4.7 Het vorenstaande leidt tot de conclusie dat het beroep van de psychotherapeut wordt verworpen.

5.         Beslissing

Het Centraal Tuchtcollege voor de Gezondheidszorg:

verwerpt het beroep;

verstaat dat de berisping blijft gehandhaafd;

bepaalt dat deze beslissing op de voet van artikel 71 Wet BIG zal worden bekendgemaakt in de Staatscourant, en zal worden aan­geboden aan het Tijdschrift voor Gezondheidsrecht, Gezondheidszorgjurisprudentie, Medisch Contact, “De Psycholoog” en het “Tijdschrift voor Psychotherapie met het verzoek tot plaatsing.
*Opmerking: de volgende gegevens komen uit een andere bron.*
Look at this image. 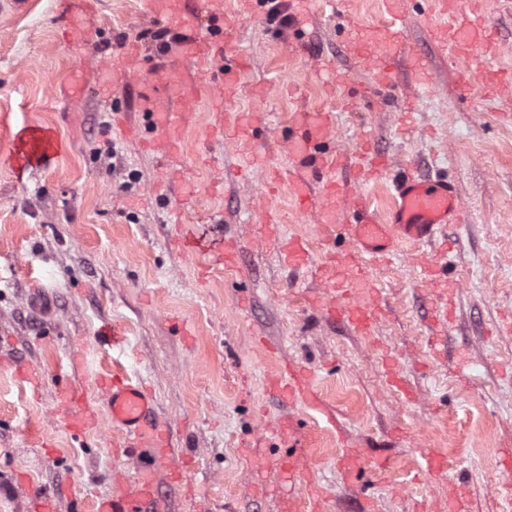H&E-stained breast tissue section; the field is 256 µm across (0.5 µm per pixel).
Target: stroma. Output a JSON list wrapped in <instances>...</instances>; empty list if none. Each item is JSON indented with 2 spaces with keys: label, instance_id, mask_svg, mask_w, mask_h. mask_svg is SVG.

Deze beslissing is gegeven door: mr. T.L. de Vries, voorzitter, mr. W.P.C.M. Bruinsma en mr.drs. R. Prakke-Nieuwenhuizen, leden-juristen en drs. E.D. Berkvens en

drs. M.A.J. Hagenaars, leden-beroepsgenoten en mr. M.H. van Gool, secretaris en uitgesproken ter openbare zitting van 6 juli 2017.

            Voorzitter   w.g.                                Secretaris  w.g.